» To do
Within the listing below, please copy exactly the lines between the line holding "index dip: (320, 143)" and the line holding "index pip: (370, 156)", inclusive.

» Data shown

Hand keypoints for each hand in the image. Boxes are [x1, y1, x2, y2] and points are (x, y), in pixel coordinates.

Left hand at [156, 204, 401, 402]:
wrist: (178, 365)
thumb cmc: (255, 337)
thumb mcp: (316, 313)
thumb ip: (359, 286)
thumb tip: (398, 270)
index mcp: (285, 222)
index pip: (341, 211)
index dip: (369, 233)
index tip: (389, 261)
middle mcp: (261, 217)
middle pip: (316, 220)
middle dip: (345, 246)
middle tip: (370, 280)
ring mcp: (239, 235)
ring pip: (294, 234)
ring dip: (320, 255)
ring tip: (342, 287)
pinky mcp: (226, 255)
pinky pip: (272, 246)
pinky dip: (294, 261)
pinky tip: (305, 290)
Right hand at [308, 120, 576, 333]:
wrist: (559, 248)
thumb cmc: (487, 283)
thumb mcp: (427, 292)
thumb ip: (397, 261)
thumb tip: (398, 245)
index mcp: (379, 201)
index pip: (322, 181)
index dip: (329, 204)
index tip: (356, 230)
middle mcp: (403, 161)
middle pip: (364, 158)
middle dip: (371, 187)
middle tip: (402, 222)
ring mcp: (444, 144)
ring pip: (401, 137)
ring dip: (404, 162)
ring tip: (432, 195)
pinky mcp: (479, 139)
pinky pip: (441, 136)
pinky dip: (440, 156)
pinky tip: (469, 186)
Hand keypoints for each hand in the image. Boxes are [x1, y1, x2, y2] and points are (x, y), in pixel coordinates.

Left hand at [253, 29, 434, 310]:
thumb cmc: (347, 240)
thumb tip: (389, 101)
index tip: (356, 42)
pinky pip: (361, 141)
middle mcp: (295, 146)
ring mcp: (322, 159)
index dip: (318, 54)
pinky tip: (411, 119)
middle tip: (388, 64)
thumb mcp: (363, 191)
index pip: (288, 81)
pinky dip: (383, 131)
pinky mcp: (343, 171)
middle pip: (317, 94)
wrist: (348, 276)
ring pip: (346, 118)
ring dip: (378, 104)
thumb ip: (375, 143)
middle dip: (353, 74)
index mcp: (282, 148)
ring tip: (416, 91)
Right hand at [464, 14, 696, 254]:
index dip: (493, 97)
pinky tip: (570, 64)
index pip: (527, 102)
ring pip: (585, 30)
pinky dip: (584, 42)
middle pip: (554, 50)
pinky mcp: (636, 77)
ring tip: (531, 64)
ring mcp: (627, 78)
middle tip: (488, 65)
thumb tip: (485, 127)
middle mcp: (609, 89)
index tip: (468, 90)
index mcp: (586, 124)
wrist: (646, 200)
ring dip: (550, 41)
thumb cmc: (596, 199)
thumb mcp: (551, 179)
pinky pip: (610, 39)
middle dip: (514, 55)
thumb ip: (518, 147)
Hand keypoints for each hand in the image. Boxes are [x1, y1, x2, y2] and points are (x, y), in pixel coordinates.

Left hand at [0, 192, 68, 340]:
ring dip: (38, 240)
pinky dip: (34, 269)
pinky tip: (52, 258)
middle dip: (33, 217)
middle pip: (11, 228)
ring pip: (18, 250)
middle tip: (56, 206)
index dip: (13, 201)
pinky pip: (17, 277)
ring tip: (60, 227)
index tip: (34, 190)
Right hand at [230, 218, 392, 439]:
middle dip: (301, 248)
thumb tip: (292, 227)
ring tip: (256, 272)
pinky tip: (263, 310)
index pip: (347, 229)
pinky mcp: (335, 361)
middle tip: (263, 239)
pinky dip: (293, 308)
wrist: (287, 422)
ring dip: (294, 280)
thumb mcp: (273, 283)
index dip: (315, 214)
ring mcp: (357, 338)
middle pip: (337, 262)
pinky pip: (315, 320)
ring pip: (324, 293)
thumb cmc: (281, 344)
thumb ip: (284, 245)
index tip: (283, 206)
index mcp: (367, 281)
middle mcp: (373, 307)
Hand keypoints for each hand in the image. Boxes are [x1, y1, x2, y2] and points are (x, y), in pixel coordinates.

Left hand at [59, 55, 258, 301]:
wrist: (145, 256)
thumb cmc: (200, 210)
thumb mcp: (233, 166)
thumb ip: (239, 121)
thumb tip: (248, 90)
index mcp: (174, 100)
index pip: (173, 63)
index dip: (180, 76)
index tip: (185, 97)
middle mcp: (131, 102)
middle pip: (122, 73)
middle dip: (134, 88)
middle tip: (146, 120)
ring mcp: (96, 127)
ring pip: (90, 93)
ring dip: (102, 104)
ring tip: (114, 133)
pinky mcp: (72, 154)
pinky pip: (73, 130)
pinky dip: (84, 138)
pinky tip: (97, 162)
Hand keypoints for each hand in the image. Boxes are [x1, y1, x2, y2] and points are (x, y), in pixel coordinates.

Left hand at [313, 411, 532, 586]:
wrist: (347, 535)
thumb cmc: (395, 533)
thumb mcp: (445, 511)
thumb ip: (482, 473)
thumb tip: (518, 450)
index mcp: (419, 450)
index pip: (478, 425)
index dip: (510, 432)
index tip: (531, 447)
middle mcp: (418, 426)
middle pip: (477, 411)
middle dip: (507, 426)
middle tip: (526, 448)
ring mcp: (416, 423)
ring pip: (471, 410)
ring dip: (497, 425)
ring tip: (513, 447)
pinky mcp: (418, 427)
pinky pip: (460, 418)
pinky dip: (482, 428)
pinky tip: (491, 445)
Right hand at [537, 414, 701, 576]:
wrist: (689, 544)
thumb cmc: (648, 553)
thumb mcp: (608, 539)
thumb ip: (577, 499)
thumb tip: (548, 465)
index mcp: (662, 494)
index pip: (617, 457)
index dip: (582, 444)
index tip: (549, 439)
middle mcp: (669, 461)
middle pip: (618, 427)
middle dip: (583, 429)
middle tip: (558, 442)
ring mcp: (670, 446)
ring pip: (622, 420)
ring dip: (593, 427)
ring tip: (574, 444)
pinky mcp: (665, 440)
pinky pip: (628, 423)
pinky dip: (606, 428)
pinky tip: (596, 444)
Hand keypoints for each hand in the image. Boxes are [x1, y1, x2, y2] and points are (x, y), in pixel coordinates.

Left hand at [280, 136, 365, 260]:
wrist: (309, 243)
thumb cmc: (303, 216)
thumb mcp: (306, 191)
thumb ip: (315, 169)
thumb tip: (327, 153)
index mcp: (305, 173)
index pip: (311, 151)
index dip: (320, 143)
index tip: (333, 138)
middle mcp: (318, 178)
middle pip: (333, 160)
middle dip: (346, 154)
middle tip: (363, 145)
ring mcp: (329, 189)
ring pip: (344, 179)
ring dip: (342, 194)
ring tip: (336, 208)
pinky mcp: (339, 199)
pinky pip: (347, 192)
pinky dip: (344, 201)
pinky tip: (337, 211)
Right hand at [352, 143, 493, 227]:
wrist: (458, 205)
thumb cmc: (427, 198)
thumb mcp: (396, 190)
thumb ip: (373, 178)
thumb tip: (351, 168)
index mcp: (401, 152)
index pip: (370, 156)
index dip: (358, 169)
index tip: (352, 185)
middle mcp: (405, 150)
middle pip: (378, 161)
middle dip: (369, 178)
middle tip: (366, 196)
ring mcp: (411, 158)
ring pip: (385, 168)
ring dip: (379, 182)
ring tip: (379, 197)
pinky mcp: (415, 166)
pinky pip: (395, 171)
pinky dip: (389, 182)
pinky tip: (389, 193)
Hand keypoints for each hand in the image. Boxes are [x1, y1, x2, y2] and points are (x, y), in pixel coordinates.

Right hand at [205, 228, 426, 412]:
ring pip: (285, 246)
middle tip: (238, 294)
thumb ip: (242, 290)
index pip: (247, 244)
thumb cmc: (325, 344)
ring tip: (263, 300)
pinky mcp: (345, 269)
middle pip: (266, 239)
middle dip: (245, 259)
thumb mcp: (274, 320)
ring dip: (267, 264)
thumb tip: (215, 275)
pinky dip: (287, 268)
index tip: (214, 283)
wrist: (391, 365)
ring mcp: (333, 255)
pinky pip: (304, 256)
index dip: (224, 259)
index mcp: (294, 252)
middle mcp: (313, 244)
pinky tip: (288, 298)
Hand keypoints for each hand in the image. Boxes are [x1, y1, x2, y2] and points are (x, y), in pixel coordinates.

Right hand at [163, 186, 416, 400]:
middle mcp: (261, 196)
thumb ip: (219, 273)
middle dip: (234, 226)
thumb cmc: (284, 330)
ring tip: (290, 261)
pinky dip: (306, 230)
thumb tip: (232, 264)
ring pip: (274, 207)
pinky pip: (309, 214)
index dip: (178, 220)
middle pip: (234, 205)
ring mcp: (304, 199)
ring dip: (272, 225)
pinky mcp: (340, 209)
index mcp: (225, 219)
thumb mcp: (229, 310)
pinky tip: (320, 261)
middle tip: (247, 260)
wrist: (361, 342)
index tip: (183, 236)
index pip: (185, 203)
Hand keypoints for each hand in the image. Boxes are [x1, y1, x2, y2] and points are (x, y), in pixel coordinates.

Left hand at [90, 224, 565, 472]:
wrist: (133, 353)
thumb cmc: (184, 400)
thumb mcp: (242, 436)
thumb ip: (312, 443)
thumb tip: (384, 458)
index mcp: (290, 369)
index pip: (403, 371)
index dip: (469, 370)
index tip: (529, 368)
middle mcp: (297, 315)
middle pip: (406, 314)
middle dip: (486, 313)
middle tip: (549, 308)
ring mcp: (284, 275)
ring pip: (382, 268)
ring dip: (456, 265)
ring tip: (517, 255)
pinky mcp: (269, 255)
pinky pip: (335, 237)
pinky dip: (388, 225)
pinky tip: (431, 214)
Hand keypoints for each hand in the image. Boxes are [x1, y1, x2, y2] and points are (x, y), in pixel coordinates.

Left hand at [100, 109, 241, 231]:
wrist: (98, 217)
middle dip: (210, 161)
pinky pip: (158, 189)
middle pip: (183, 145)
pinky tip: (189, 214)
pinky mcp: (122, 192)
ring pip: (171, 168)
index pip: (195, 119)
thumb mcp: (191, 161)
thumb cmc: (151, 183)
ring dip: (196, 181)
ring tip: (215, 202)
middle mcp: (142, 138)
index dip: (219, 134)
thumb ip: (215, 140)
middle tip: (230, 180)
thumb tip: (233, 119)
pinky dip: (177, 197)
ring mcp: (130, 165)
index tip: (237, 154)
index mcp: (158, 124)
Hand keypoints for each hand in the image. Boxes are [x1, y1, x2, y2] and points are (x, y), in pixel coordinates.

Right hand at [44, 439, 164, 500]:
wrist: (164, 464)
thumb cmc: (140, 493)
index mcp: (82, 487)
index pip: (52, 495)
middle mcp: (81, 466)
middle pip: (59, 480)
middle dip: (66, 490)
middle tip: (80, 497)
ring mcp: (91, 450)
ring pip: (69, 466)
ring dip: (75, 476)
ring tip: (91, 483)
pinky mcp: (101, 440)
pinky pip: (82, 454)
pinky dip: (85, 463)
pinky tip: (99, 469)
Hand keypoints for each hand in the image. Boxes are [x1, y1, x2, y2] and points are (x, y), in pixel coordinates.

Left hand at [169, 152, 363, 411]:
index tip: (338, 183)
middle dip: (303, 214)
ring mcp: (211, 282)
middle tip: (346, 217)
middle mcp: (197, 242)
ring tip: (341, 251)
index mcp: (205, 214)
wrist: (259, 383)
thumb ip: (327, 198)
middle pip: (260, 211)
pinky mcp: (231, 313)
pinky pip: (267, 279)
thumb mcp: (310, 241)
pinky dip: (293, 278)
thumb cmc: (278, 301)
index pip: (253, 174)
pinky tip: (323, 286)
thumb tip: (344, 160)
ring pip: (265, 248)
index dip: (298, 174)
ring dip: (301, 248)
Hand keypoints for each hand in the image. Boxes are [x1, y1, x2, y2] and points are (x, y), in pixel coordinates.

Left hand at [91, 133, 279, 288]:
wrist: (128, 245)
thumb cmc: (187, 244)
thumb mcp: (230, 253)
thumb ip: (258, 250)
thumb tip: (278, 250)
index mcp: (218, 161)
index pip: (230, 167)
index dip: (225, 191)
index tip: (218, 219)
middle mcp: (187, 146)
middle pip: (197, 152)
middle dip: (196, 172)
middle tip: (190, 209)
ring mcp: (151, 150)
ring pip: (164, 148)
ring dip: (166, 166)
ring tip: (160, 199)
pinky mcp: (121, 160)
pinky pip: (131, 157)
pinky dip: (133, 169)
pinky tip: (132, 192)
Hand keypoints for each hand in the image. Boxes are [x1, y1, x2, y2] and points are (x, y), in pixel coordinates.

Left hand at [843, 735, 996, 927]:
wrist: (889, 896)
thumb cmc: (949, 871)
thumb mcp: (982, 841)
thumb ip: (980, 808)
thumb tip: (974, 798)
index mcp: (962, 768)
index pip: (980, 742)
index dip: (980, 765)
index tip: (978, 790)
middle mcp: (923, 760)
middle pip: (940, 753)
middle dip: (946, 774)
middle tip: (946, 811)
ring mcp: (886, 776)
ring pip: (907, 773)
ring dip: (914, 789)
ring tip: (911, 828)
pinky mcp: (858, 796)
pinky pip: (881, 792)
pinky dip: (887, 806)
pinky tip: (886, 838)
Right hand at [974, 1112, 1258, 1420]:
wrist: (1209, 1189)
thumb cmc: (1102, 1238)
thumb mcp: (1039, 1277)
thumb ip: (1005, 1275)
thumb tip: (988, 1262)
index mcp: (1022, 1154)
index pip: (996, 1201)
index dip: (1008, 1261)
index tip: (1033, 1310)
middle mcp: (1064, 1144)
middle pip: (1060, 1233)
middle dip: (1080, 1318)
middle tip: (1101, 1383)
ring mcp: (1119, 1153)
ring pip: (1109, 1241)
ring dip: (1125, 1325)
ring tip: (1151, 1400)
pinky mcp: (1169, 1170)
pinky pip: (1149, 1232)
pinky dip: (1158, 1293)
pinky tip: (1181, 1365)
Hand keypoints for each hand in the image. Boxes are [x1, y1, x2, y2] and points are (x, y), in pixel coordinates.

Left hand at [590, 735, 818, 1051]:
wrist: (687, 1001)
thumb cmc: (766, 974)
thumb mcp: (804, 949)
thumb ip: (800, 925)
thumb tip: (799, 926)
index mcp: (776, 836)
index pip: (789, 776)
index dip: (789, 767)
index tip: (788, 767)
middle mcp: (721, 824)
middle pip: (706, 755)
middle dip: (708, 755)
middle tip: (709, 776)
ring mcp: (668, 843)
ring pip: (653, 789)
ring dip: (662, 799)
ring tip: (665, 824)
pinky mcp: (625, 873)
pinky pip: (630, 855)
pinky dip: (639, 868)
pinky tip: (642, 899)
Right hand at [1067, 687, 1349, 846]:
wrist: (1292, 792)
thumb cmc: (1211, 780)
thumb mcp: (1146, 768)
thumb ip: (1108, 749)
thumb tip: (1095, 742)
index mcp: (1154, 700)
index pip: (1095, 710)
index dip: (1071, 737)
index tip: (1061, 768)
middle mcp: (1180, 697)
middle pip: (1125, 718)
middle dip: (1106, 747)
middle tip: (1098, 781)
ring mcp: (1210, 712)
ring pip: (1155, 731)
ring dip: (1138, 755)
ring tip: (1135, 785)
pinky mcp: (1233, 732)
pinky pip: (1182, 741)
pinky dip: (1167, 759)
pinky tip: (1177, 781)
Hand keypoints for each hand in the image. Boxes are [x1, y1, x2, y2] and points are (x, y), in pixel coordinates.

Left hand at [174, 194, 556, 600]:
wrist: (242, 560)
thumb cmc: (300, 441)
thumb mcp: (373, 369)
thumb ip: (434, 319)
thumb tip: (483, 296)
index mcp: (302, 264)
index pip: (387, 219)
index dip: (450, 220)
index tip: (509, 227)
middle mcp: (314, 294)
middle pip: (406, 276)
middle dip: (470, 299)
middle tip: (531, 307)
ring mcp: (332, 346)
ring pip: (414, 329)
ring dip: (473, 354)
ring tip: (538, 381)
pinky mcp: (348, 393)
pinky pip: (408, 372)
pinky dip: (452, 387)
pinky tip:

» Reply
index dip: (320, 143)
index tip: (333, 138)
middle mcp: (318, 178)
middle pip: (333, 160)
middle dip: (346, 154)
middle tip: (363, 145)
ring mcp: (329, 189)
ring pip: (344, 179)
ring dip: (342, 194)
ring tip: (336, 208)
pinky mcp: (339, 199)
pinky pip: (347, 192)
pinky dip: (344, 201)
pinky tip: (337, 211)
Right hand at [352, 143, 493, 227]:
wrist: (458, 205)
thumb cmc: (427, 198)
thumb mcp: (396, 190)
thumb ip: (373, 178)
thumb tip: (351, 168)
index mcp: (401, 152)
index pip: (370, 156)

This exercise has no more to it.